* Required action a: Reproduce the blog post about a failed wine stew word for word, from the date line to its final sentence.

Text segment below:

Friday, January 27, 2012

Dinner Disappointment and the Sad Face of Procrastination

Maybe you all don't fall into this same trap, and in which case that makes you smarter than I so go pat yourself on the back.  I sometimes find that I have allowed myself to be led down a rosepath by something someone says on the internet (shocking, I know).  Not so much recently, as there are fewer and fewer sources that I fail to take with a huge helping of salt.  Especially where food is concerned.  I mean, look at some of the stuff out there.  Somebody called themself a genius and put this up as a recipe, a hot dog wrapped in a tortilla.  Oh, and the hilariously mocked Rachel Ray classic "late night bacon" recipe is good for a laugh (at least, the comments are).

The Pioneer Woman has a good track record in my kitchen, and usually doesn't steer you wrong for recipes.  With sites out there like Smitten Kitchen, Savory Sweet Life, and the Pioneer Woman, with step-by-step photographic instructions, I allow myself to be lulled into a false sense of kitchen security.  I can make anything with the proper instruction, I insist to myself.  I can be a kitchen goddess. (No, I cannot)   And likewise, they wouldn't post it if it weren't good?  (Yes, yes they would)

I've been burned by this sentiment before. 

Early in our relationship I invited D, then pre-boyfriend, over for a dinner.  I wanted to make something new and fantastic rather than something tried and true and less exciting (this I came to call Mistake #1). 

I found some blog on the internets touting this stew with red wine as one of the ingredients.  It looked good in the photos and I trusted it would come out looking like the photos (Mistake #2).  And I'd had hobo stews around the campfire for years on our family's canoe trips, so it was just switching out the beer ingredient for a wine ingredient, and therefore would be so much fancier.  And when it said to use the entire bottle of wine (Mistake #3), I tipped 3/4 of it into the stewpot, tra-la-laaa, congratulating myself on erring on the side of caution. 

I don't need to tell you about my confusion at the resulting purple swamp in the stewpot.  Nor my embarrassment.  Nor my urgent, panicked arm-flapping when D arrived expecting dinner and finding instead a mystery muck that wasn't even food-colored.

End of Text segment.
Dataset excerpts below:

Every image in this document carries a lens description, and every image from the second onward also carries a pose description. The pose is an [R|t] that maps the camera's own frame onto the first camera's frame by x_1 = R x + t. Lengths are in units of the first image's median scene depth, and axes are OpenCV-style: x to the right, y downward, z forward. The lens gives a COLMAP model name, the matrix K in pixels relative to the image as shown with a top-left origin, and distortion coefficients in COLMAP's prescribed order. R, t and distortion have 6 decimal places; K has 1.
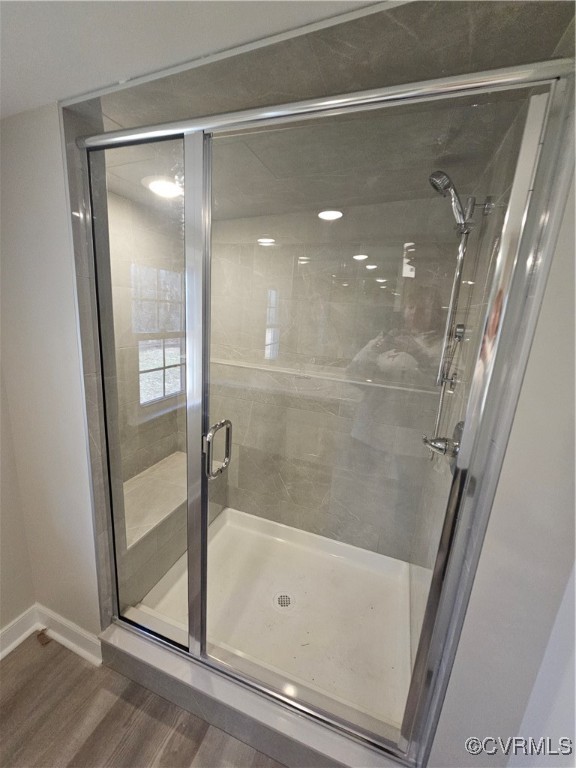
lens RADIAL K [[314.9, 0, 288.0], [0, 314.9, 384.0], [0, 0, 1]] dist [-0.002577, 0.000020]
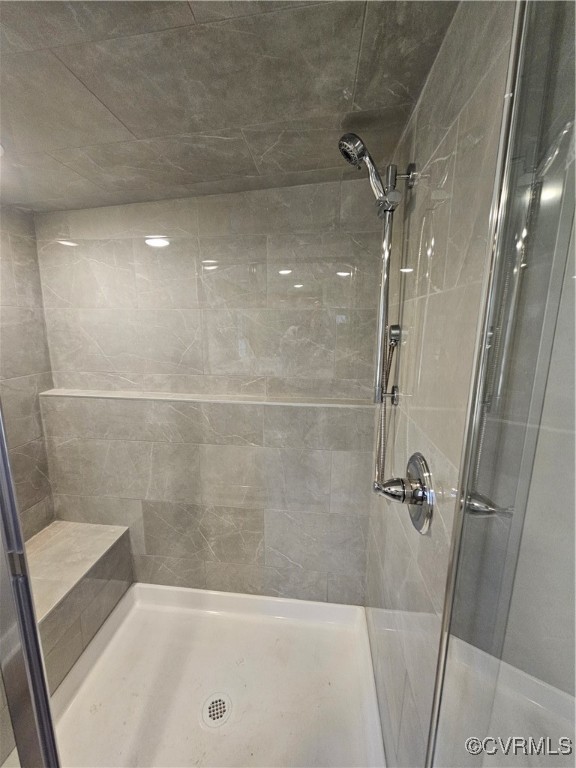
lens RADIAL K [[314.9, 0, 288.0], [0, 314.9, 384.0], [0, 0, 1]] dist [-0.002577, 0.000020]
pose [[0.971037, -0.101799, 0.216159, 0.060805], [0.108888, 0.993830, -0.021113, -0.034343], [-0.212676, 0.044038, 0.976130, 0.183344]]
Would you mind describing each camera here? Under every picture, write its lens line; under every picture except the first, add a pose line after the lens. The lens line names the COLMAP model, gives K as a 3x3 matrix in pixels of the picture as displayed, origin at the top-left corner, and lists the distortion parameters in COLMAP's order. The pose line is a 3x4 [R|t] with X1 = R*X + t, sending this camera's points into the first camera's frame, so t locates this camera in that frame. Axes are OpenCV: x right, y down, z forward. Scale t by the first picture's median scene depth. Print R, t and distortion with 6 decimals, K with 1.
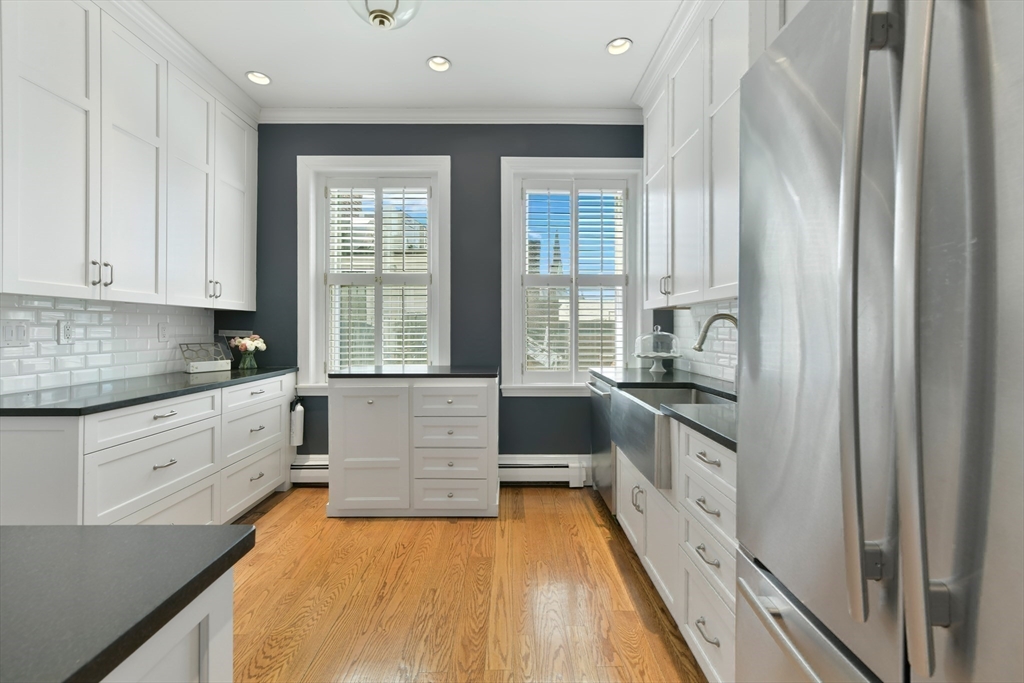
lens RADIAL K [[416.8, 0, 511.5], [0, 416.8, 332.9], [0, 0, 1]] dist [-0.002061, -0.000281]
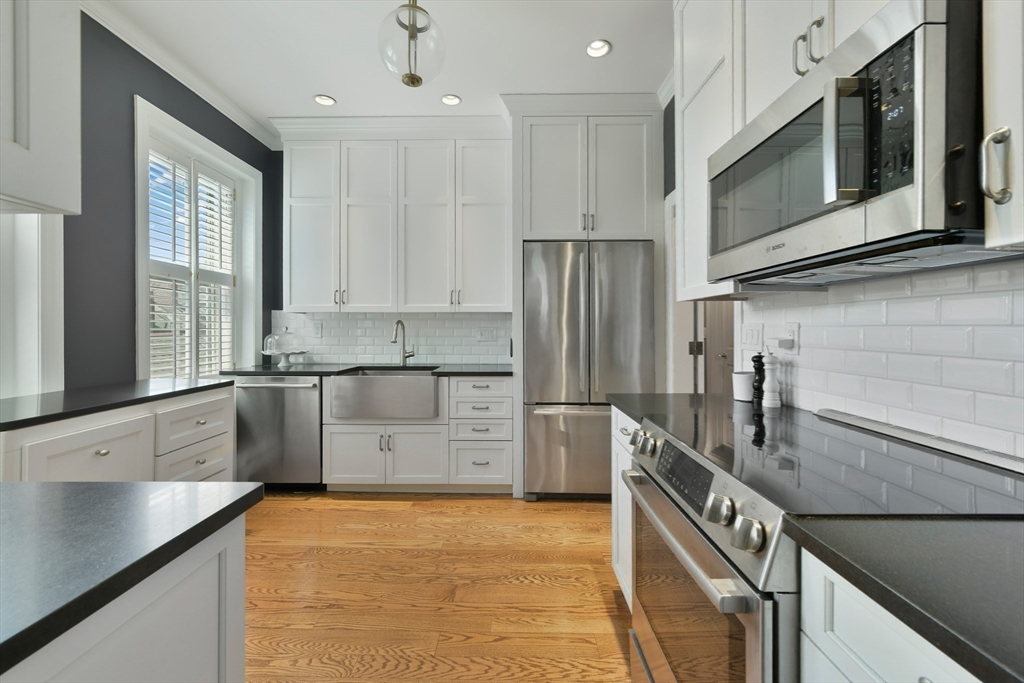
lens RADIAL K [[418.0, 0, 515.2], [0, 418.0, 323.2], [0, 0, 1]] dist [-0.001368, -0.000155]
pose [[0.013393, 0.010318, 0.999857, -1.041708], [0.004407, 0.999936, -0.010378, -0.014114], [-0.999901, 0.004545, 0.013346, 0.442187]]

End of Dataset excerpts.
Dataset excerpts below:

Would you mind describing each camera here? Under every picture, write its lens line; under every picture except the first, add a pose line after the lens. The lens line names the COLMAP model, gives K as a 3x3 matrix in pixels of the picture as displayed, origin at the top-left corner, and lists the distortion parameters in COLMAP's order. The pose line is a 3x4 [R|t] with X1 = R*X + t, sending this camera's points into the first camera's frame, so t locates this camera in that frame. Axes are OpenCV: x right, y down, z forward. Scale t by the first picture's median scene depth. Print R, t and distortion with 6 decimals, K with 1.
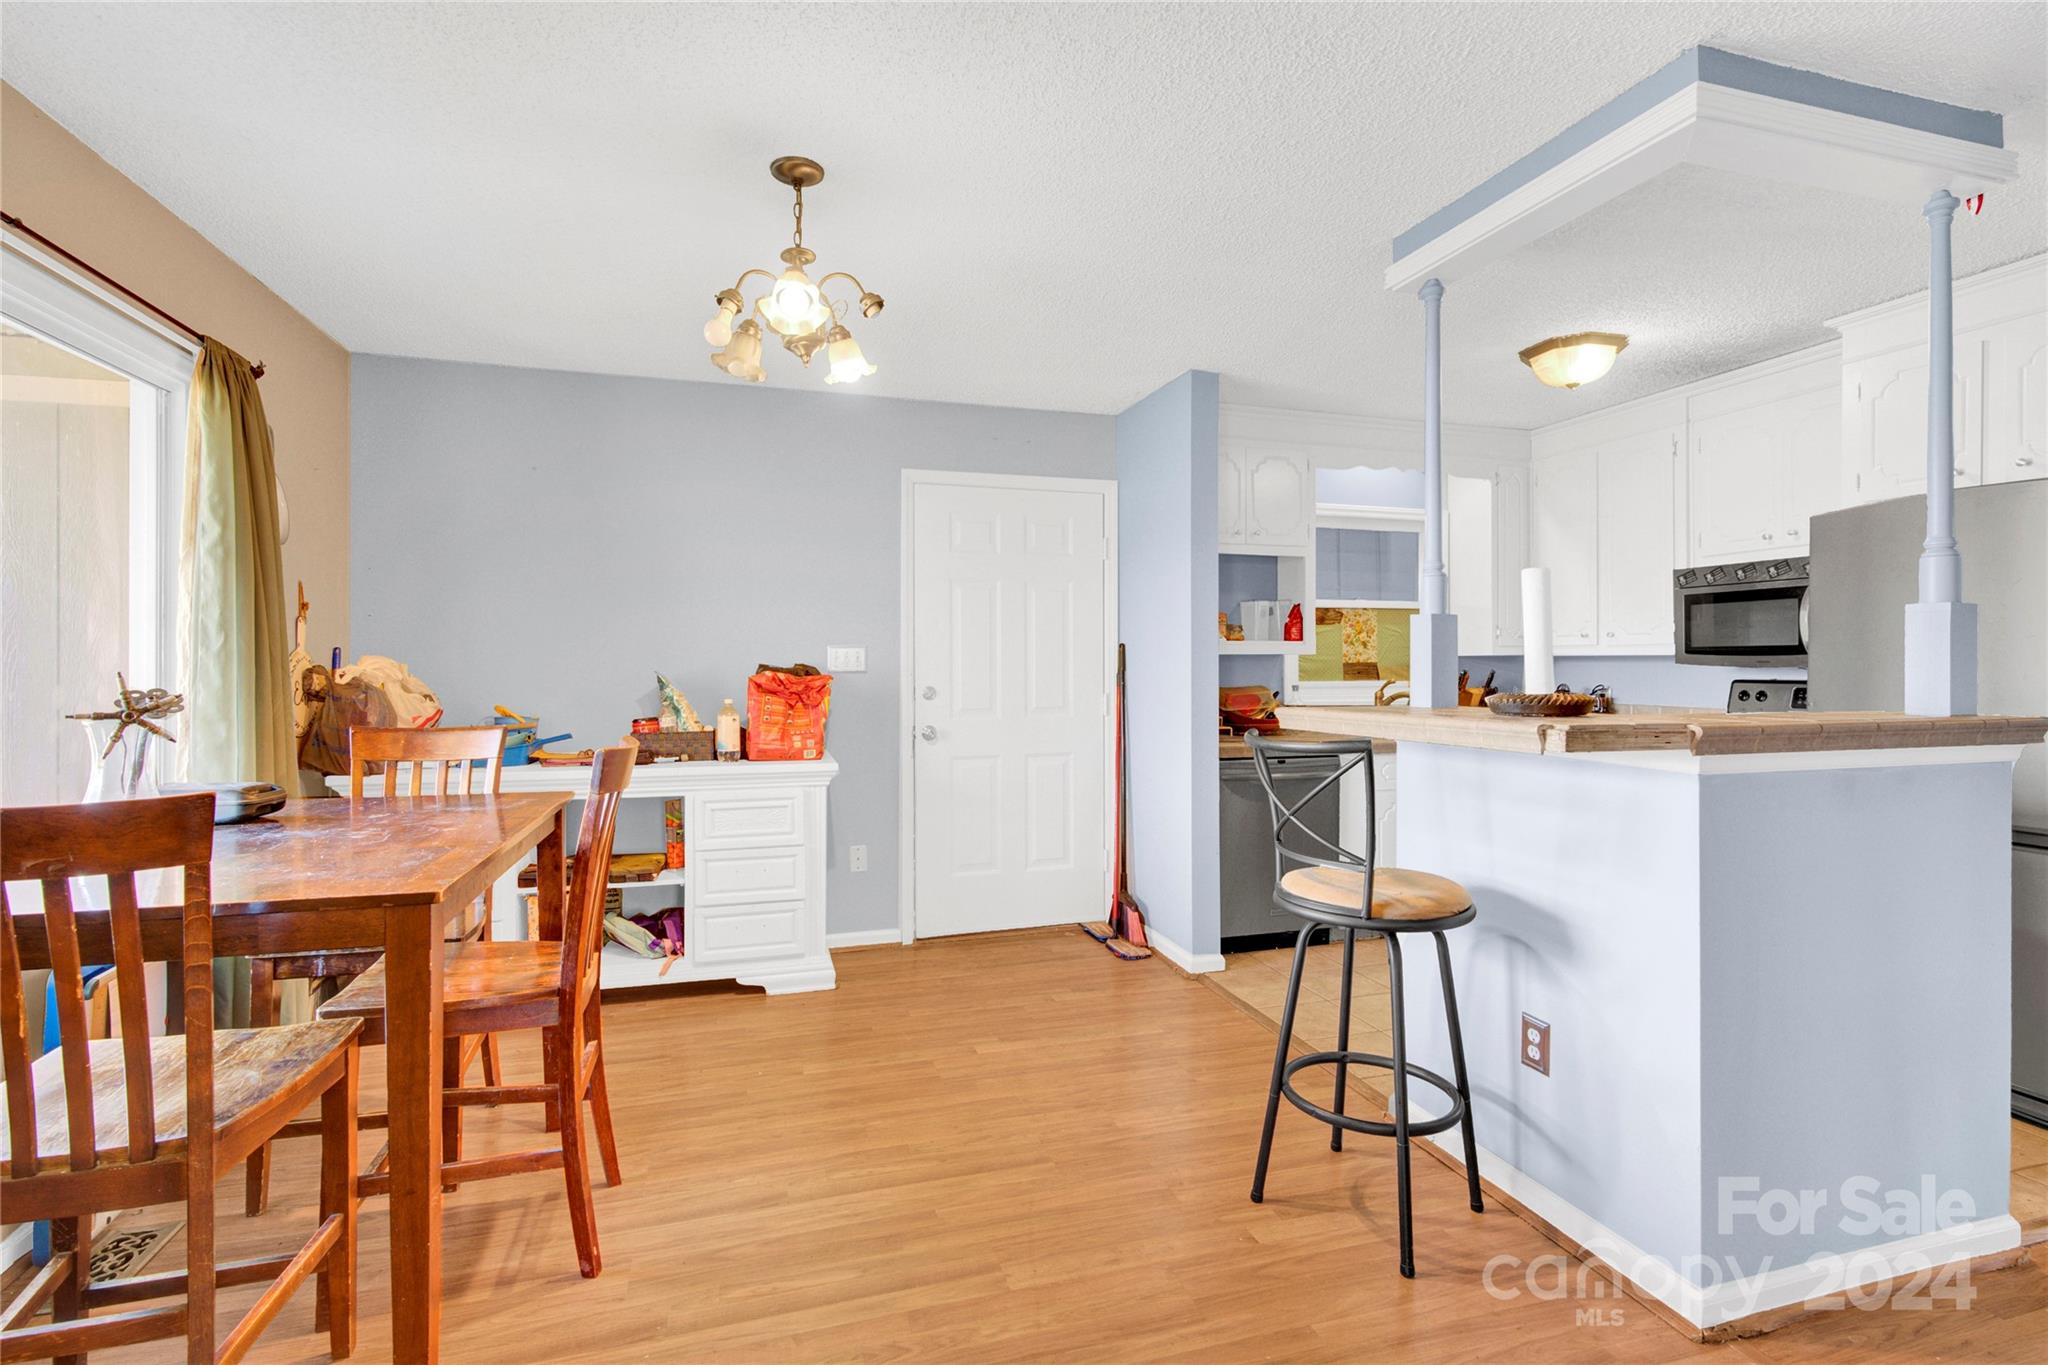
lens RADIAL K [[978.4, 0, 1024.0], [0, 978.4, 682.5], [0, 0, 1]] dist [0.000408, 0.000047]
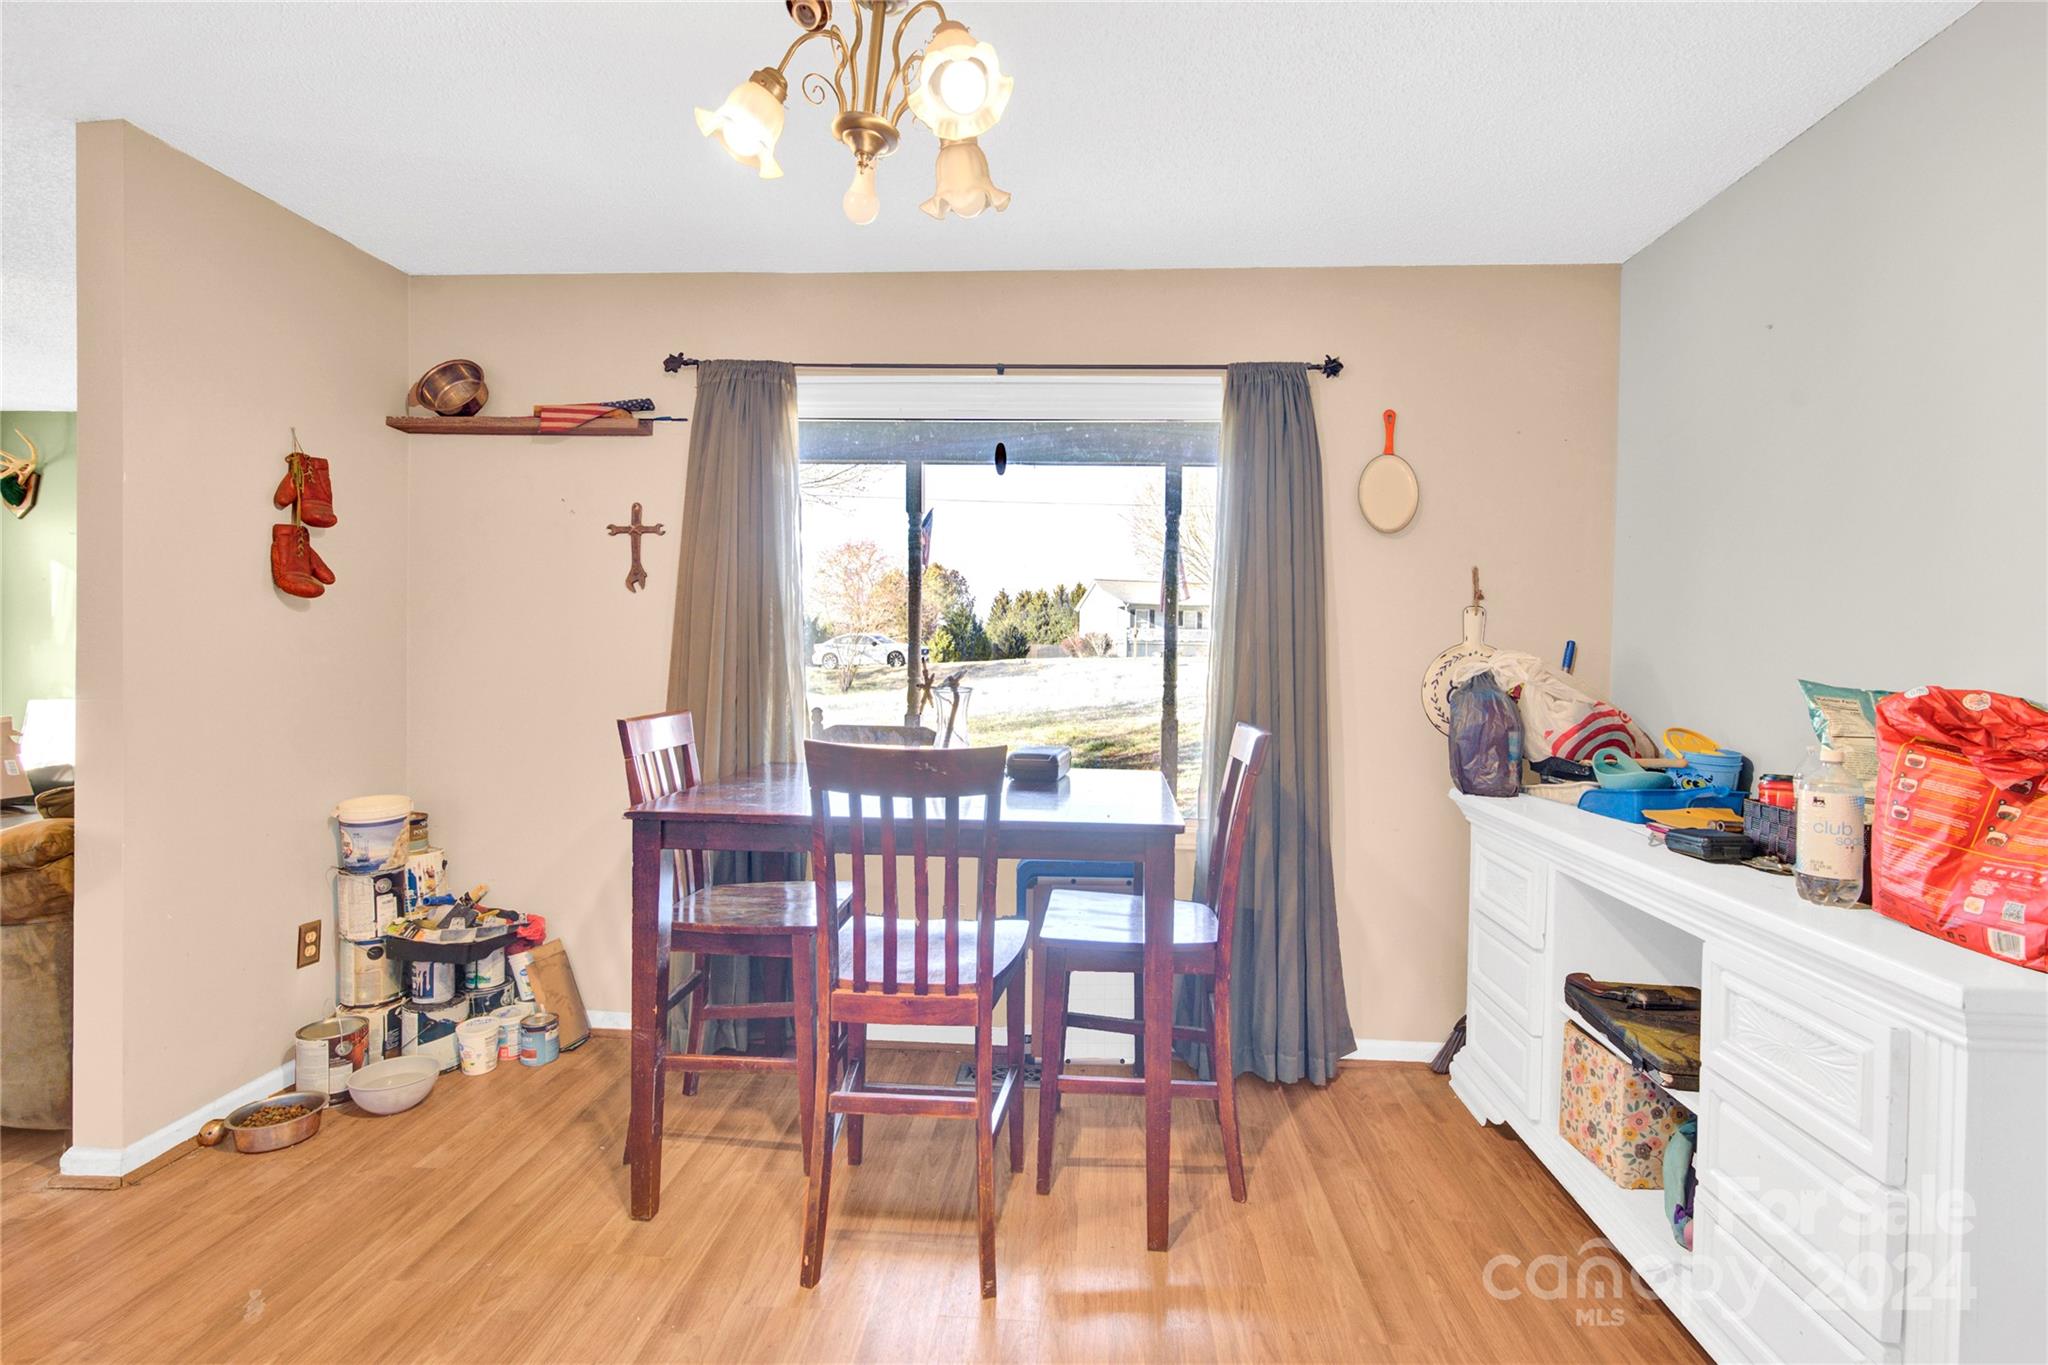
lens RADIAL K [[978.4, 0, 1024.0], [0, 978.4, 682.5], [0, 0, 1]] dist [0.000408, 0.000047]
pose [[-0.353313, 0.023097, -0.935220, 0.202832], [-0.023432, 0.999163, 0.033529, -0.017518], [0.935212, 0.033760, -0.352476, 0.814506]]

End of Dataset excerpts.

* Required action b: In the entries, take the lines from the one with "Every image in" to the one with "0.044038, 0.976130, 0.183344]]", swap "decimal places" for "decimal digits", and write those lines out again with nothing else changed. Leave the pictures out of your answer.

* Expected answer a:
Friday, January 27, 2012

Dinner Disappointment and the Sad Face of Procrastination

Maybe you all don't fall into this same trap, and in which case that makes you smarter than I so go pat yourself on the back.  I sometimes find that I have allowed myself to be led down a rosepath by something someone says on the internet (shocking, I know).  Not so much recently, as there are fewer and fewer sources that I fail to take with a huge helping of salt.  Especially where food is concerned.  I mean, look at some of the stuff out there.  Somebody called themself a genius and put this up as a recipe, a hot dog wrapped in a tortilla.  Oh, and the hilariously mocked Rachel Ray classic "late night bacon" recipe is good for a laugh (at least, the comments are).

The Pioneer Woman has a good track record in my kitchen, and usually doesn't steer you wrong for recipes.  With sites out there like Smitten Kitchen, Savory Sweet Life, and the Pioneer Woman, with step-by-step photographic instructions, I allow myself to be lulled into a false sense of kitchen security.  I can make anything with the proper instruction, I insist to myself.  I can be a kitchen goddess. (No, I cannot)   And likewise, they wouldn't post it if it weren't good?  (Yes, yes they would)

I've been burned by this sentiment before. 

Early in our relationship I invited D, then pre-boyfriend, over for a dinner.  I wanted to make something new and fantastic rather than something tried and true and less exciting (this I came to call Mistake #1). 

I found some blog on the internets touting this stew with red wine as one of the ingredients.  It looked good in the photos and I trusted it would come out looking like the photos (Mistake #2).  And I'd had hobo stews around the campfire for years on our family's canoe trips, so it was just switching out the beer ingredient for a wine ingredient, and therefore would be so much fancier.  And when it said to use the entire bottle of wine (Mistake #3), I tipped 3/4 of it into the stewpot, tra-la-laaa, congratulating myself on erring on the side of caution. 

I don't need to tell you about my confusion at the resulting purple swamp in the stewpot.  Nor my embarrassment.  Nor my urgent, panicked arm-flapping when D arrived expecting dinner and finding instead a mystery muck that wasn't even food-colored.

* Expected answer b:
Every image in this document carries a lens description, and every image from the second onward also carries a pose description. The pose is an [R|t] that maps the camera's own frame onto the first camera's frame by x_1 = R x + t. Lengths are in units of the first image's median scene depth, and axes are OpenCV-style: x to the right, y downward, z forward. The lens gives a COLMAP model name, the matrix K in pixels relative to the image as shown with a top-left origin, and distortion coefficients in COLMAP's prescribed order. R, t and distortion have 6 decimal digits; K has 1.
lens RADIAL K [[314.9, 0, 288.0], [0, 314.9, 384.0], [0, 0, 1]] dist [-0.002577, 0.000020]
lens RADIAL K [[314.9, 0, 288.0], [0, 314.9, 384.0], [0, 0, 1]] dist [-0.002577, 0.000020]
pose [[0.971037, -0.101799, 0.216159, 0.060805], [0.108888, 0.993830, -0.021113, -0.034343], [-0.212676, 0.044038, 0.976130, 0.183344]]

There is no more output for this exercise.